Ido Leffler likes to share. It’s almost impossible to have a conversation with Ido (like Cher, Ido is almost always referred to by his first name), without him emotionally sharing his latest business idea. It is this almost limitless enthusiasm that has driven Leffler, along with two decades of business partner Lance Kalish, to become two of the most successful Australian businessmen you have probably never heard of.
From a permanent start, Leffler and Kalish have created more than five companies worth more than $ 100 million. Starting without any capital, Ido had a charisma of announcer that convinced a buyer of Walgreens, one of the largest pharmacy chains in the world, to store its then nascent organic skin care brand, Yes To Carrots. That meeting would end up creating an empire that would become the second largest organic skin care brand in America and would be worth hundreds of millions of dollars.
Yes to carrots … and much more
The Lefflers were significantly affected by the recession of the early 1990s, with Ido’s father forced to close his real estate development business. Later, his parents would rebuild his professional career by becoming one of Australia’s most successful Herbalife distributors, a business that Ido would briefly join. But Ido had much bigger plans than selling foreign products, and for the 24, along with Kalish, the couple was advising Australian companies on how to globalize their business. A bold concept for a couple of kids just out of college and with almost no business experience of their own.
But somehow, Ido and Lance prospered. And soon after the couple created Yes To Carrots, a skin care business that would eventually lead to an empire.
The couple had their share of challenges. In 2010, the business was almost crushed by a dramatic product memory, a few days before it was, they were in the high-profile chain Sephora. Then, in 2019, its rapid unbranded business growth, which had recently reached the status of a unicorn (i.e., a $ 1 billion private market valuation), collapsed dramatically, after the big sponsor Softbank failed to provide the promised funding.
But these life-threatening events did little to stop the global expansion of Leffler and Kalish. Its main operating businesses Yoobi and the Beach House Group both prospered during the pandemic. Yoobi, which is similar to Premier Investment’s big Smiggle brand, sells color supplies for schools, homes and offices. It has donated more than 77 million school supplies to more than 6 million disadvantaged students and generates annual revenues of hundreds of millions of dollars through large U.S. retailers such as Target.

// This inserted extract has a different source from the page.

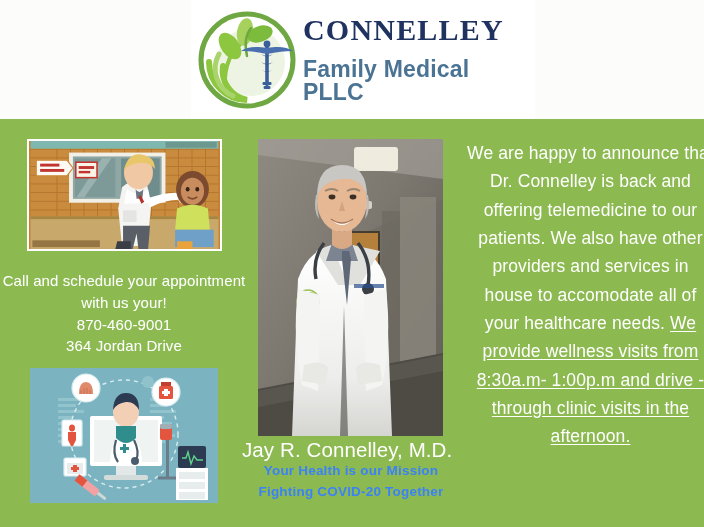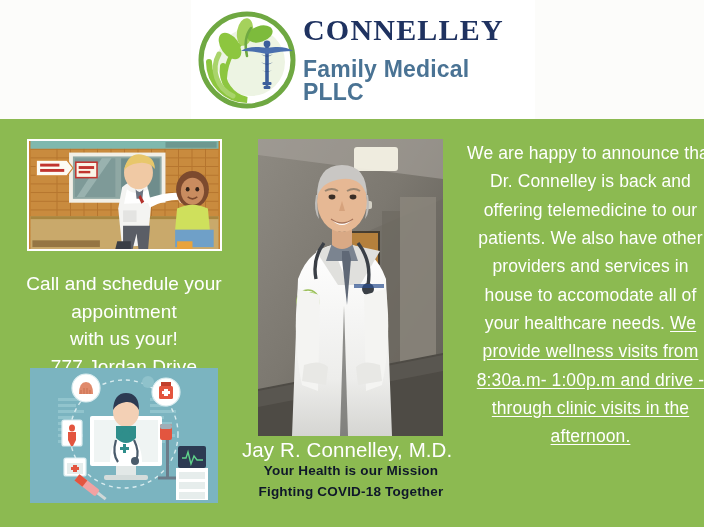"Call and schedule your appointment" .left-copy { font-size: 19px -> 15px }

Leffler also leads the Beach House Group, which has brand collaborations with some of the world’s most influential influencers such as Millie Bobbie Brown (Florence by Mills, a Gen Z makeup line), Tracee Ellis Ross (a care brand of hair called Pattern), Kendall Jenner (Moon) and Shay Mitchell (Baes, a good brand of luxury travel). Beach House Group currently has a turnover of more than US $ 100 million ($ 129 million) and is growing rapidly.
Leffler has also proven to be a shrewd angel investor, being one of the first shareholders in the Dollar Shave Club (which would later sell for more than $ 1 billion to Unilever) and was a first investor and chairman of Range Me, founded by the Sydney businessman Nicky Jackson, and who is believed to have sold for well over $ 50 million.
Listen to Ido Leffler’s amazing business story on the podcast From Zero with Adam Schwab, available here.